Financial Information
We are very concerned about the cost of health care. Our goal is to provide the best treatment available at a reasonable cost. Thus we appreciate and expect payment upon the day of service and/or prior to certain operative procedures.
FILING OF INSURANCE CLAIMS
We are happy to file insurance claims for you as a courtesy, one time only. Ultimately, you are responsible for any issues or remaining balances with your insurance company because the contract is between you and your insurance company. If for some reason your insurance does not pay within 90 days, the remaining balance is your responsibility and interest will begin to accrue. The best way to prevent surprises with your insurance is to spend the time prior to your surgery reading your policy and inquiring about the type and extent of benefits provided.

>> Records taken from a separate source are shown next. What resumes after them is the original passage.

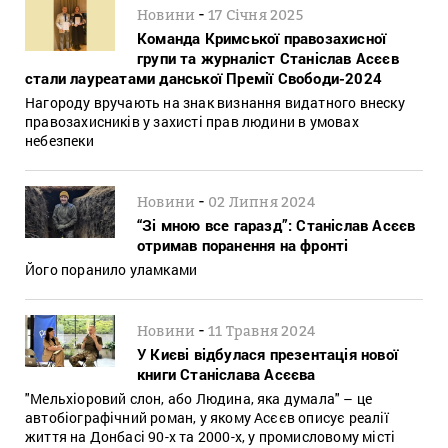
-
Новини
17 Січня 2025
Команда Кримської правозахисної
групи та журналіст Станіслав Асєєв
стали лауреатами данської Премії Свободи-2024
Нагороду вручають на знак визнання видатного внеску
правозахисників у захисті прав людини в умовах
небезпеки
-
Новини
02 Липня 2024
“Зі мною все гаразд”: Станіслав Асєєв
отримав поранення на фронті
Його поранило уламками
-
Новини
11 Травня 2024
У Києві відбулася презентація нової
книги Станіслава Асєєва
"Мельхіоровий слон, або Людина, яка думала" – це
автобіографічний роман, у якому Асєєв описує реалії
життя на Донбасі 90-х та 2000-х, у промисловому місті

All patients are required to pay at least the estimated portion based upon the estimated co-insurance expenses. If the insurance company pays more than anticipated, you will be refunded the overpaid amount. If there is a balance owing, you will be responsible for paying the balance in full within 10 days.
PRIVATE PAY
If insurance is not to be billed, then you are responsible for all cost of surgical services rendered. All fees are due on the day of service.
LATE FEES/INTEREST CHARGES/FEES
All fees are due on the day of service. A late fee of $25.00, re-billing fees and/or interest charges (calculated at 1% per month) may be assessed. These charges will be applied to all accounts with balances that are overdue past the 1st notice.
CHANGE IN TREATMENT PLAN
At times it may be necessary to modify your treatment. Change(s) may result by a decision by you and/or the doctor before treatment. Changes(s) also may result due to unforeseen medical or physical conditions, complications, and/or emergencies. When your treatment is changed, your fees and costs may change accordingly, of which you will be informed.
AUTHORIZATION TO ASSIGN BENEFITS TO PROVIDER
In order to allow you to pay only the estimated co-pay in lieu of full payment, you agree and authorize your insurance company to assign payment of any benefits for services rendered by Northwest Oral & Maxillofacial Surgery, P.S. to this office.